Word is City Hall is going to vote next Thursday on increasing the number of street vendors from 80 to 140 by this summer. If all goes according to plan, applications for these new slots will be made available to the public next month. So hoorah for that, and the 15 new vendors that will then be allowed every year thereafter, until a presumably arbitrary ceiling is reached (or we all explode from over-consumption in the year 2213).

But that isn’t the especially awesome part. Are you ready for this?

Instead of allowing just any operation to set up shop with little or no experience or passion for the food that they serve (as was the issue with last year’s ill-advised lottery), this new proposal calls for the creation of a committee made up of local food experts representing a broad spectrum (sustainability, nutrition, cooking, etc.). This committee will decide the fate of each application based on merit and promise. Chance doesn’t enter into it.

Each applicant will be scored on a range of criteria (taste being one of them), and those with the highest point scores will then be permitted to choose their own location in the order of their ranking, instead of being randomly assigned.

In other words, if your application sucks and your food tastes like a monkey’s ass, don’t even bother trying. If you’re application is just OK and your food is just sort of meh, you might luck out and get a location in funeral parlour’s parking lot next to some dude selling Latvian postcards (nothing wrong with that). If, however, your application rules and your food tastes like Jesus and Buddha tag-teamed in a golden kitchen, well then…welcome to wherever you want to go, and I’ll take two, please.

How freaking amazing is that?

  • http://www.eatpnw.com Brad

    I’m not too sure about this, I like the idea that they are entertaining more street vendors, but at the same time I don’t like the idea that there will be an “American Idol” type system voting people in. It just asks for all sorts of favoritism and corruption. If street vendors are true businesses and if their product is not good, then the public will tell them by not buying from them. It should be the same as any other business in the city of Vancouver, and should not have any special rules because it is something new.

  • http://www.eatpnw.com Brad

    Sorry, another quick follow up…

    If the “American Idol” judges of the new street vendors were to have voted on some of the street carts in Portland, I am sure they wouldn’t have been allowed.

    Old trailers, school buses, and sheds parked (permanently) along the city streets would NEVER happen in Vancouver (nor do we really have the real estate for them), but those are the absolute best food carts in Portland.

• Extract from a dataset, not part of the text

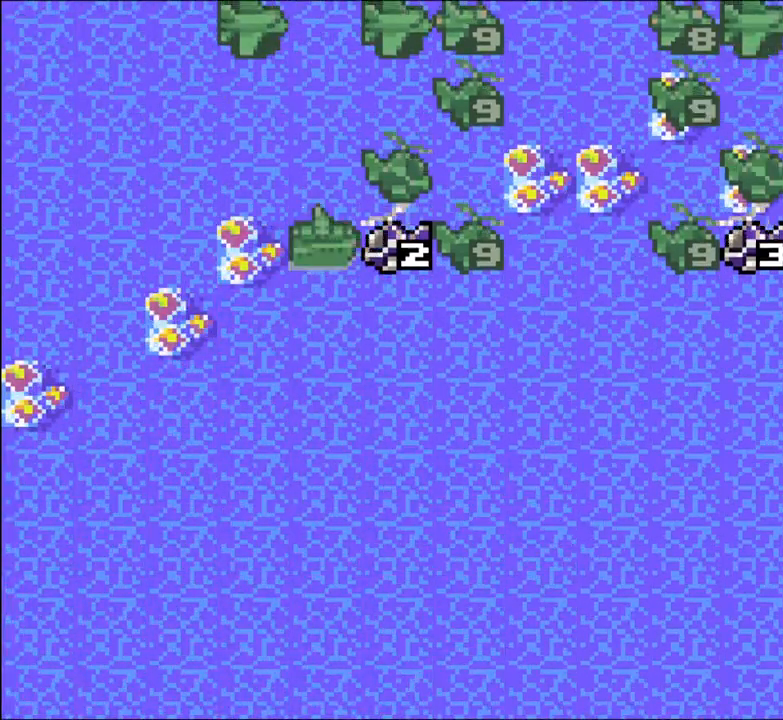
{"dt_ms": 500, "buttons": ["Y", "DPAD_UP"], "events": [[33, "A", "up"], [200, "L2", "up"], [250, "A", "down"], [333, "A", "up"], [333, "DPAD_LEFT", "down"], [333, "DPAD_UP", "down"], [400, "DPAD_LEFT", "up"], [400, "DPAD_UP", "up"], [450, "DPAD_UP", "down"], [483, "Y", "down"]]}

  • http://www.thereisalwaysroom.blogspot.com Heather

    That is great news! I am glad they are changing from the lottery system. I hope some of the spots that didn’t open, such as the library, will be filled soon. How do you get onto the tasting panel? That would be an awesome job.

  • http://twitter.com/StreetFoodApp Toby

    Awesome. Looking forward to our new downtown lunch choices getting even better.

  • Conrad Yablonski

    Does this mean the end of lemonade in winter?

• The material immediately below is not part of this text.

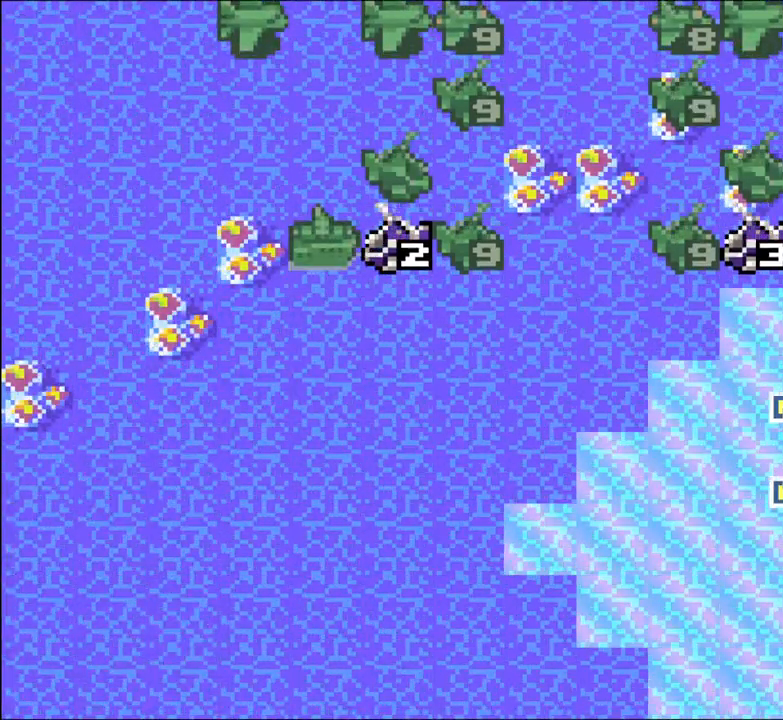
{"dt_ms": 500, "buttons": [], "events": [[233, "Y", "up"], [283, "A", "down"], [300, "DPAD_UP", "up"], [417, "A", "up"]]}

  • http://www.filistix.com Ariel

    We’re a street food cart from Edmonton and are interested in expanding to Vancouver? How can we get more info on this?

  • Boy C

    I have a problem with this as well. With such a tight knit community in this city, there may be a problem with corruption, bias, and bribery with this idea. I think having a selection process is sound when it comes to choosing the total number of vendors, but having them graded so that the top rank gets first choice in location is where problems are going to occur.

  • Scout Magazine

    That was my first thought, too. I think this would be ameliorated if the judging of the food and concepts were blind. If you think that willy nilly, let the strong survive is the way to go, let me remind you that we live in Vancouver, and we must still humour the nanny, just as long as she continues to let us play…

  • Boy C

    This selection process is still boggling my mind. What’s to prevent a potential vendor to produce something different to what they will sell in practice? Two situations come up. The vendor may alter themselves to achieve a higher score, or when business comes to practice, they may need to remodel and adapt what they are selling to the given market/location. If this is the case, what’s the point of having a comittee?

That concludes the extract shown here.